Solo che ogni tentativo d’approfondimento, di e su qualunque tema, viene sbattuto quasi immediatamente al cesso e mai più ripreso, in circa 3.8 secondi netti. Questo, poi, senza manco parlare dei personaggi, eh.

Per esempio, Robbins, il protagonista, anziché un eroe pare più uno che ha bisogno di un concreto aiuto psichiatrico. Entra in contatto con entrambe le fazioni, ma l’unica cosa che gli interessa è la "Fuga da Absolom". 

Ok, chiaro: sì, questo è il leitmotiv del film, ma diamogli un minimo di contesto, no? Una motivazione, magari, che vada giusto un tantino più in là del “devo scappare da qui”. In generale, questo è un problema che hanno in comune tutti i personaggi. 

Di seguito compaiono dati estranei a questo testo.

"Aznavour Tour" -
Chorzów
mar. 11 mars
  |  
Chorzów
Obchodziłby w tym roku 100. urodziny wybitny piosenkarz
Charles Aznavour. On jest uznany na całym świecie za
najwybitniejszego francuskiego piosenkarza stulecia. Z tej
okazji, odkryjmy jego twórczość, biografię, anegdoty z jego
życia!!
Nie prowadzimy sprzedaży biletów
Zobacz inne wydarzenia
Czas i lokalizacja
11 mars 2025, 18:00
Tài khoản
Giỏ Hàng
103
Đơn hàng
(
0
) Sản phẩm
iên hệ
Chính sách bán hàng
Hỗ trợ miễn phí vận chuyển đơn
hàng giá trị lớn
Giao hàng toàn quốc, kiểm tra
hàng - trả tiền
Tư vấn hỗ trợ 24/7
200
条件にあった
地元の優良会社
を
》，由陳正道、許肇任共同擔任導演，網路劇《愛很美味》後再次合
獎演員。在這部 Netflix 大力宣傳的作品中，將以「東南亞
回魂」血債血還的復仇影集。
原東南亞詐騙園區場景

Insomma, non è stato fatto proprio tutto 'sto gran lavoro di caratterizzazione. Sono per lo più stereotipi vagamente abbozzati che si limitano a qualche frasetta fra una battaglia e l’altra. A conti fatti, Fuga da Absolom è per il cervello l’equivalente di un blocco di cemento ai piedi di un nuotatore.

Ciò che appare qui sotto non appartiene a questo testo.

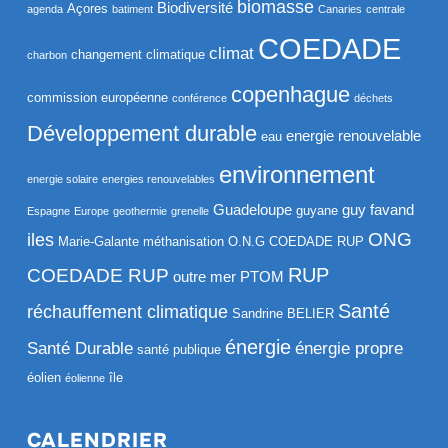
biomasse
Biodiversité
Açores
agenda
batiment
Canaries
centrale
COEDADE
climat
changement climatique
charbon
copenhague
commission européenne
conférence
déchets
Développement durable
energie renouvelable
eau
environnement
energie solaire
energies renouvelables
Guadeloupe
guy favand
guyane
Espagne
Europe
geothermie
grenelle
ONG
iles
Marie-Galante
méthanisation
O.N.G COEDADE RUP
RUP
COEDADE RUP
outre mer
PTOM
Santé
réchauffement climatique
Sandrine BELIER
énergie
Santé Durable
énergie propre
santé publique
éolien
île
éolienne
CALENDRIER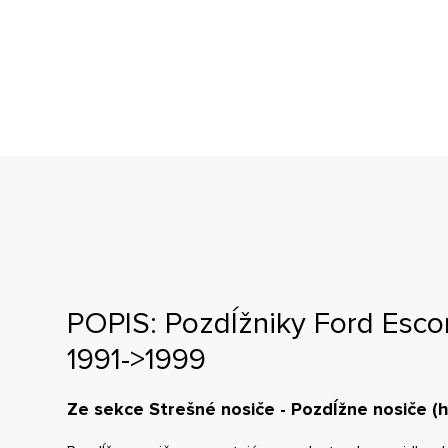
POPIS: Pozdĺžniky Ford Escor
1991->1999
Ze sekce Strešné nosiče - Pozdĺžne nosiče (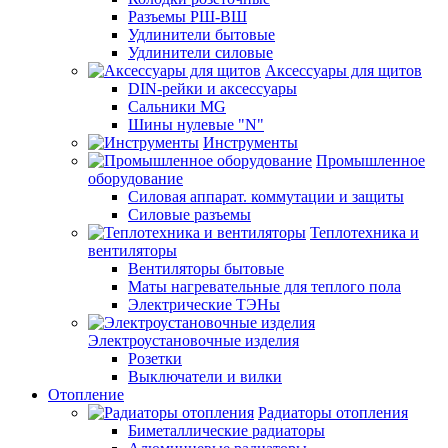
Разъемы РШ-ВШ
Удлинители бытовые
Удлинители силовые
Аксессуары для щитов
DIN-рейки и аксессуары
Сальники MG
Шины нулевые "N"
Инструменты
Промышленное
оборудование
Силовая аппарат. коммутации и защиты
Силовые разъемы
Теплотехника и
вентиляторы
Вентиляторы бытовые
Маты нагревательные для теплого пола
Электрические ТЭНы
Электроустановочные изделия
Розетки
Выключатели и вилки
Отопление
Радиаторы отопления
Биметаллические радиаторы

La trama è riassumibile su un post-it che non spiega mai niente. Ogni svolta narrativa non porta a nulla, se non a domande che il film non si prende la briga di rispondere. Perché Absolom doveva rimanere un segreto? Perché alcuni prigionieri sono stati esiliati sull’isola? 

Addirittura, a un certo punto viene fuori che gli uomini di Marek attaccano gli Interni quattro-cinque volte l’anno. Sul serio? Eppure, nonostante tutto, Fuga da Absolom è un film incredibilmente quanto stranamente divertente. 

Vero che la sceneggiatura è confusa. Ogni questione viene abbandonata subito, ma viene abbandonata a favore di sparatorie, torture, guerriglia e battaglie con la balestra. Cose, appunto, divertenti. Il ritmo è veloce e quasi mai ammorba.

Guardando Fuga da Absolom è chiaro che tutti gli sforzi sono andati unilateralmente verso l’azione. Il livello tecnico è alto, si vede che è stato speso la maggior parte del budget (venti milioni, per dire) ed è veramente piacevole guardare set e costumi. 

Ovvio che le aspettative della Savoy fossero altre. Il flop del film al cinema è spiegabile per il fatto che tutto si limita a un collage di temi saccheggiati qua e là. Ora, capiamoci, certo non è proprio proprio il massimo, questo no, d'accordo?

Però, almeno, quasi vent'anni dopo ci rimane un B-movie che per la sua semplicità e immediatezza è sempre divertente da guardare. Forse pure un tanto così sopra la media. Oh, alla fine meglio di niente, no?


Ebbene, detto questo credo sia tutto.